START MATERIAL PROVIDED

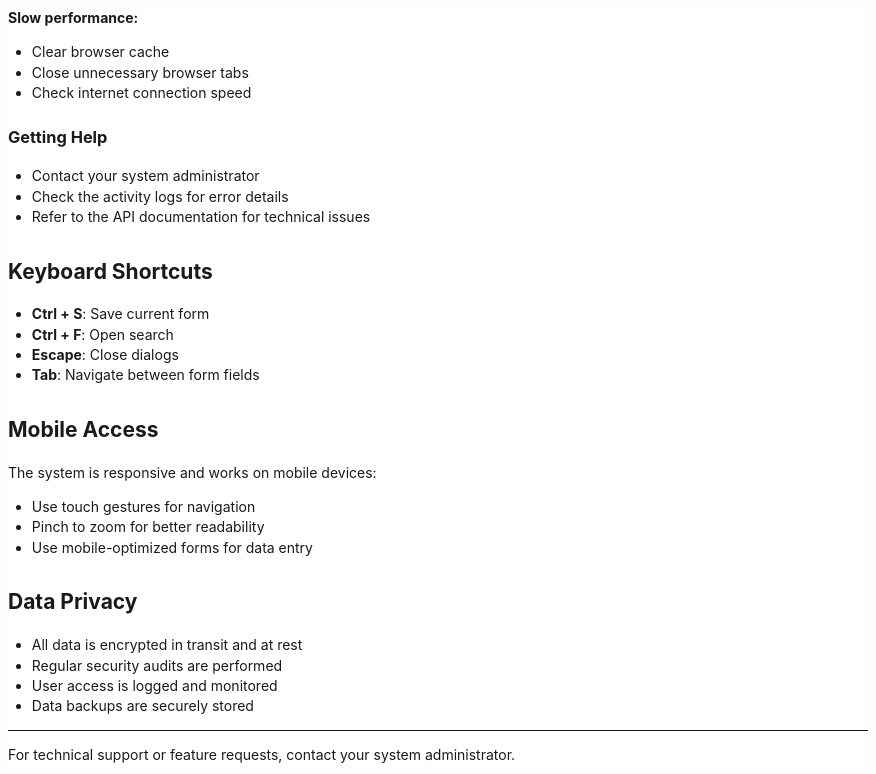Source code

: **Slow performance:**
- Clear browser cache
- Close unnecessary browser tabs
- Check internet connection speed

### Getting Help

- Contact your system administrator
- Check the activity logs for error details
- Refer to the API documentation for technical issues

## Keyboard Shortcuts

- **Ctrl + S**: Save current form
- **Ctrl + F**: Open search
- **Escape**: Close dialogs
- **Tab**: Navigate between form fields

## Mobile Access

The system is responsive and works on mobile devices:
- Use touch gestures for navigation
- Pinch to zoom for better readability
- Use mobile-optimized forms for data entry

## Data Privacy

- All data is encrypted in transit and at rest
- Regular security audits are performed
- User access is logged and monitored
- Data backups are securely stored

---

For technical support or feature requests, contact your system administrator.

END MATERIAL PROVIDED

ASSIGNMENT
Return the data above unchanged. Pictures are not part of the copy.

EXPECTED ANSWER
Source code

: **Slow performance:**
- Clear browser cache
- Close unnecessary browser tabs
- Check internet connection speed

### Getting Help

- Contact your system administrator
- Check the activity logs for error details
- Refer to the API documentation for technical issues

## Keyboard Shortcuts

- **Ctrl + S**: Save current form
- **Ctrl + F**: Open search
- **Escape**: Close dialogs
- **Tab**: Navigate between form fields

## Mobile Access

The system is responsive and works on mobile devices:
- Use touch gestures for navigation
- Pinch to zoom for better readability
- Use mobile-optimized forms for data entry

## Data Privacy

- All data is encrypted in transit and at rest
- Regular security audits are performed
- User access is logged and monitored
- Data backups are securely stored

---

For technical support or feature requests, contact your system administrator.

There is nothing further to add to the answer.